Sechsstellig geht es bei Gagosian mit schwarz-weißen Richard-Avedon-Ikonen zu, aber auch Taryn Simon bekommt eine Chance mit der Arbeit „Zahra/Farah“, einer blutigen Filmszene mit der irakischen Schauspielerin Zahra Zubaidi als misshandeltes Opfer. Die Fraenkel Gallery aus San Francisco trumpft neben einem Portfolio von Sol LeWitt mit einer museumsreifen Präsentation von Diane Arbus auf, der gerade auch im Jeu de Paume eine Retrospektive gewidmet ist: Nicht nur viele Klassiker sind hier zu sehen, sondern auch einige selten gezeigte Preziosen wie das frühe Porträt von Susan Sontag mit ihrem Sohn David von 1965. 

Geradezu erschwinglich gibt sich Nan Goldin bei der Gitterman Gallery aus New York. Ihre Schwarzweiß-Fotografie „Colette in Her Mirror with Fans“ von 1974, eine nackte Prostituierte ausgestreckt in ihrer horizontalen Arbeitsumgebung, ist für 20.000 Euro zu haben. Bei den Londonern Hamiltons, die mit ihrem abgedunkelten Auftritt in elegant schwarz gehaltenen Interieurs ins Blickfeld geraten, schießen die Preise für Annie Leibovitz oder Irving Penn wieder in sechsstellige Höhen.

Aus Deutschland ist Camera Work angereist, mit Arbeiten von Herb Ritts, David Drebin und Robert Polidori. Steve Schapiro ließ es sich nehmen, persönlich vorbeizuschauen und Bücher zu signieren - eine Ausstellung mit seinen Bildern ist zur Zeit in den Räumen im heimatlichen Berlin zu sehen.

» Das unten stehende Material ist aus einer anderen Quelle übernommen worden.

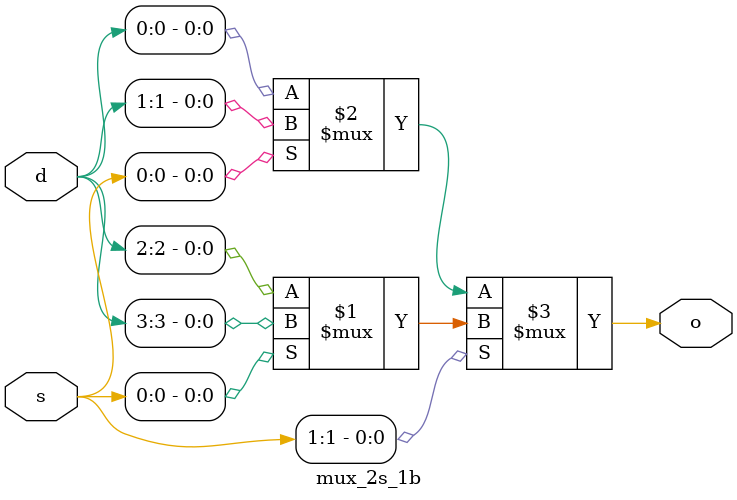
<source format=v>
module mux_2s_1b (
  input [3:0]d,
  input [1:0]s,
  output o
  );
  
assign o = s[1] ? (s[0] ? d[3]:d[2]) : (s[0] ? d[1]:d[0]);

endmodule

</source>
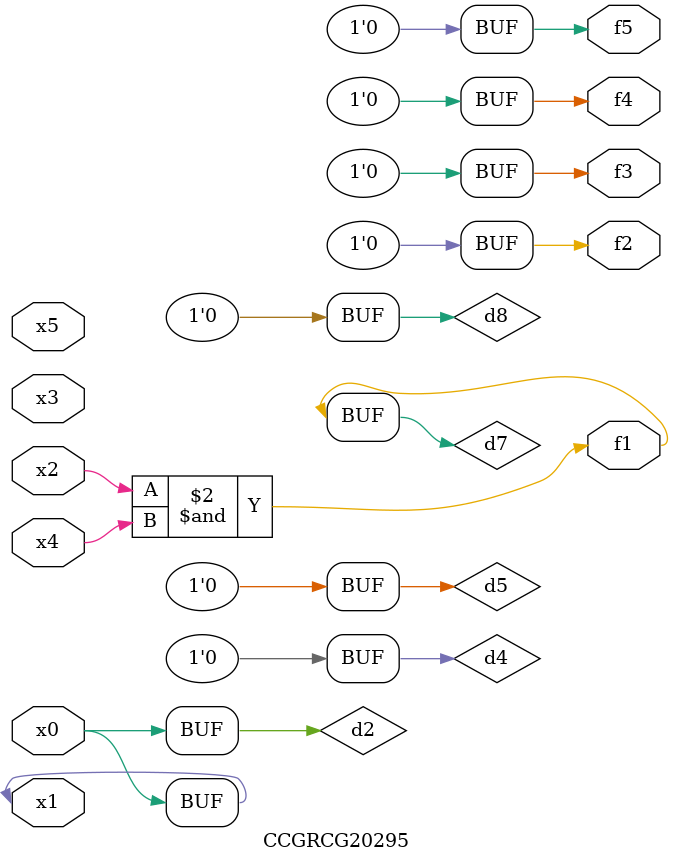
<source format=v>
module CCGRCG20295(
	input x0, x1, x2, x3, x4, x5,
	output f1, f2, f3, f4, f5
);

	wire d1, d2, d3, d4, d5, d6, d7, d8, d9;

	nand (d1, x1);
	buf (d2, x0, x1);
	nand (d3, x2, x4);
	and (d4, d1, d2);
	and (d5, d1, d2);
	nand (d6, d1, d3);
	not (d7, d3);
	xor (d8, d5);
	nor (d9, d5, d6);
	assign f1 = d7;
	assign f2 = d8;
	assign f3 = d8;
	assign f4 = d8;
	assign f5 = d8;
endmodule

</source>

Ein Höhepunkt auch der Stand der Pace/MacGill Gallery aus New York. Neben Chuck Close, Robert Frank, Lisette Model, Jackson Pollock und Hiroshi Sugimoto ist auch Paul Graham mit „End of an Age ‚31“ von 1996 vertreten. Der Brite hält nichts von Inszenierungen, Manipulationen oder konzeptuellen Ansätzen, die das Objekt auf Distanz halten. Das mag man zwar angesichts des blau eingefärbten Gesichts der ängstlich in die Zukunft blickenden Jugendlichen kaum glauben, aber ihre vom Clubexzess übermüdeten Augen sprechen die Sprache der dokumentarischen Wahrhaftigkeit so überzeugend, dass man ihr Bildnis sogleich als Meisterwerk titulieren möchte. Der Preis von 21.760 Euro? Ein Geschenk.